Research Briefing 30 (PDF, 791kB)

Key findings and implications for Policy Makers

The Everyday Maths Project ran workshops with parents of primary school children, to develop a parent-centred approach to supporting mathematics learning. These workshops aimed to help parents recognise and discuss the kinds of mathematics that occurred in everyday activity. The workshops started with parents’ experiences of everyday family activity, and sought to make explicit the kinds of mathematics used in that activity. Through the workshops, parents became more confident in prompting, recognising and referring to mathematical ideas in conversation with their children

As we worked through the process with parents, the following principles were highlighted as key to the workshops’ success:

• Workshops position parents as experts – parents know about their family activity.
• Everyday Maths is about exploring the world and asking open, exploratory questions, not about knowing the answers.
• Everyday activity and embodied experience is core to Everyday Maths, rather than abstract concepts.
• Everyday Maths starts with activity – curriculum (or school) maths starts with a concept.
• The boundaries of mathematics are not important, but conversation is.
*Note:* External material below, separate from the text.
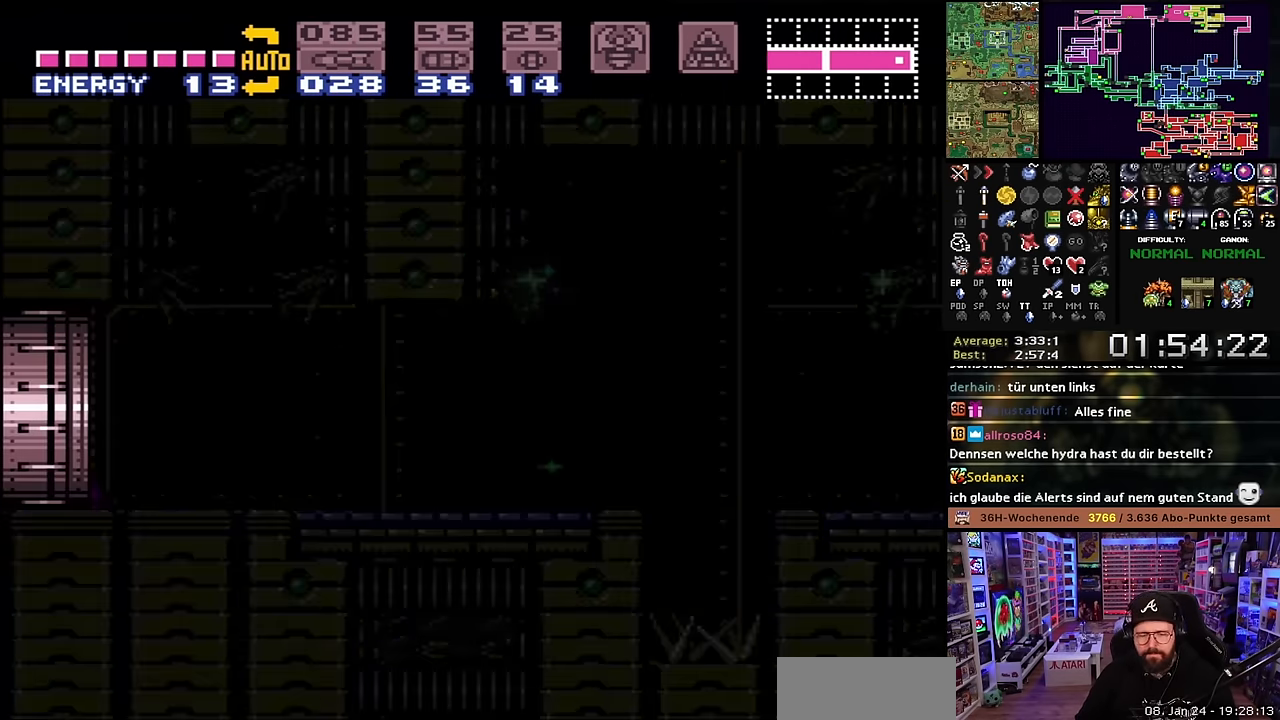
{"buttons": [], "events": [[16, "DPAD_LEFT", "up"], [33, "X", "up"], [117, "X", "down"], [233, "X", "up"], [333, "X", "down"], [417, "X", "up"]]}
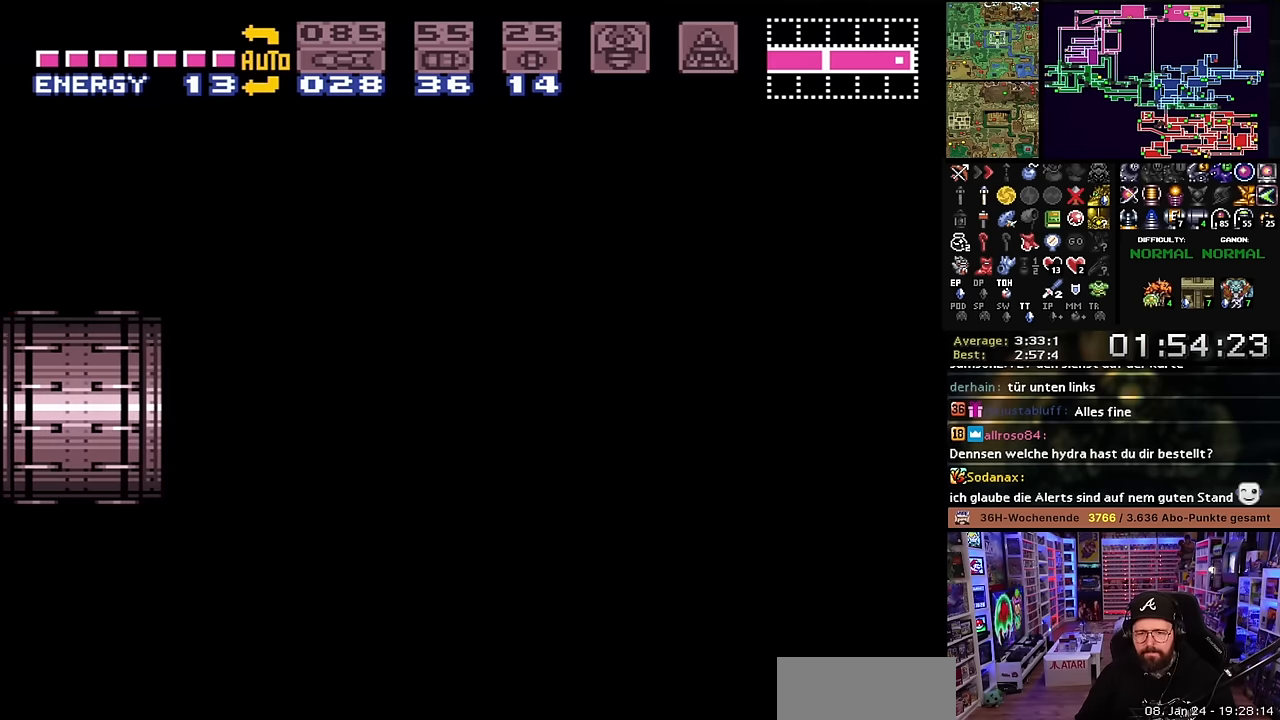
{"buttons": ["X", "DPAD_LEFT"], "events": [[33, "X", "down"], [100, "X", "up"], [217, "X", "down"], [250, "DPAD_LEFT", "down"], [317, "X", "up"], [433, "X", "down"]]}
It was important for parents not to start out with an agenda of which topics they wanted to discuss with their children, but to encourage children to explore the world around them and ask questions. This is not a curriculum-focused approach, but can act as a complement to the mathematics that children are doing in school. 

The Research

The Everyday Maths project (funded by the Nuffield Foundation) explored and supported parental involvement in children’s mathematics learning, taking a parent-centred approach. Traditional models of parental involvement usually start with what the child is learning at school. Instead, our approach positions parents as experts by starting with family activity. 

Most parents want their children to do well in mathematics, but may be unsure about how to support this. Parents may not feel confident about their own mathematical expertise, or about their familiarity with the methods used in the current curriculum, or about their ability to act as a “teacher” to their child. These issues can cause tension when parents try to support their children’s mathematics learning: The Everyday Maths project supported parents to think about supporting learning in a different way. 

Research Design

In the Everyday Maths project, we worked with parents in four diverse Bristol Primary schools, running 3-4 workshops in each school. The workshops aimed to help parents recognise and discuss the kinds of maths that occurs in everyday activity. Workshop 1 focused on discussing everyday family activities; Workshop 2 on “finding the maths” in family activity; and Workshop 3 on mathematical conversations that parents could have with their children during/about the activity. In our research, Workshop 4 enabled parents to discuss what they thought of our approach.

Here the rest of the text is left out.